Task details: With both ends included, repeat exactly the lines of the entries below from the one containing "[456,134,499,143] based on" down to the one containing "[239,248,267,259] (Belle ->", and no others.
****************************************
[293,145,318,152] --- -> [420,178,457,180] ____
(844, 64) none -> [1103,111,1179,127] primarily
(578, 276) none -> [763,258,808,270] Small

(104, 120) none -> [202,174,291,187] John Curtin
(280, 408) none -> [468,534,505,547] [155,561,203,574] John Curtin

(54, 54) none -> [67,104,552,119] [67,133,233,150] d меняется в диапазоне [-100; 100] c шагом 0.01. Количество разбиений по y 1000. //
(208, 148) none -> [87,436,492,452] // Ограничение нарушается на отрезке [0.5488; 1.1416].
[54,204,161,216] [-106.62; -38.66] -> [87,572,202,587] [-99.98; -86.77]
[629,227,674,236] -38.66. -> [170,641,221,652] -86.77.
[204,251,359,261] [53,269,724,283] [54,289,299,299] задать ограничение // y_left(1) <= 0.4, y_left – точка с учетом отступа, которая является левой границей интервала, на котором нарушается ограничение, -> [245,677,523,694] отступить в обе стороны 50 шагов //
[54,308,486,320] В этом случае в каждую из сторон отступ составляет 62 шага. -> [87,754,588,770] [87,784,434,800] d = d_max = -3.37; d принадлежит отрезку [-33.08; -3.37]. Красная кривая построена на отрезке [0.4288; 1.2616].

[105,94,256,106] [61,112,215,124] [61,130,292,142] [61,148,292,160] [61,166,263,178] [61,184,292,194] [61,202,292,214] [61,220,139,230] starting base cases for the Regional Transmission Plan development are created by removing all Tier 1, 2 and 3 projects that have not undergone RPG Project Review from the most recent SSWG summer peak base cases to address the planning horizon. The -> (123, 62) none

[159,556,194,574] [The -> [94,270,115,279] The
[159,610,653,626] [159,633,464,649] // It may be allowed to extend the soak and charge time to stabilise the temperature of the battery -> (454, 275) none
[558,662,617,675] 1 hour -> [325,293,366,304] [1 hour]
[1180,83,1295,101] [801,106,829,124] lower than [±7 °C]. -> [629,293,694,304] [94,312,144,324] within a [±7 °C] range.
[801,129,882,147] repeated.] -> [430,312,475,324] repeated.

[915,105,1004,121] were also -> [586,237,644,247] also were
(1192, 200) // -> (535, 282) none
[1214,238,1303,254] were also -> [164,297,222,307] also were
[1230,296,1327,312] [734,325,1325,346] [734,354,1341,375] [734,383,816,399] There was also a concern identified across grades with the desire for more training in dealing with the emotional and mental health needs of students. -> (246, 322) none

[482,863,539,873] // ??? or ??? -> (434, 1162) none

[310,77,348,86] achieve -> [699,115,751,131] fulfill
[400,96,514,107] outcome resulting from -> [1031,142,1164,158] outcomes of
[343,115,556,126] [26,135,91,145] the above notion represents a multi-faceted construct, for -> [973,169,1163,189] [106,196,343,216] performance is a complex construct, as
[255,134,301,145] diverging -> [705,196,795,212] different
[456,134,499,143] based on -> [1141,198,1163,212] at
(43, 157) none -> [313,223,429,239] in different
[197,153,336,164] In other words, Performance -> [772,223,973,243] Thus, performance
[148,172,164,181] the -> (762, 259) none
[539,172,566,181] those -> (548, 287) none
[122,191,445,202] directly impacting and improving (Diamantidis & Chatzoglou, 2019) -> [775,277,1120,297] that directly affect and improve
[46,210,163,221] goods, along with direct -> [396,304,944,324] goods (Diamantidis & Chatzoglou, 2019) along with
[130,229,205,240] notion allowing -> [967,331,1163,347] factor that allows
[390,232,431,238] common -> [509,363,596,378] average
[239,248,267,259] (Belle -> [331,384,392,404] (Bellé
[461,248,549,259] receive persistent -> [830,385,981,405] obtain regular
****************************************
Result of this task:
[456,134,499,143] based on -> [1141,198,1163,212] at
(43, 157) none -> [313,223,429,239] in different
[197,153,336,164] In other words, Performance -> [772,223,973,243] Thus, performance
[148,172,164,181] the -> (762, 259) none
[539,172,566,181] those -> (548, 287) none
[122,191,445,202] directly impacting and improving (Diamantidis & Chatzoglou, 2019) -> [775,277,1120,297] that directly affect and improve
[46,210,163,221] goods, along with direct -> [396,304,944,324] goods (Diamantidis & Chatzoglou, 2019) along with
[130,229,205,240] notion allowing -> [967,331,1163,347] factor that allows
[390,232,431,238] common -> [509,363,596,378] average
[239,248,267,259] (Belle -> [331,384,392,404] (Bellé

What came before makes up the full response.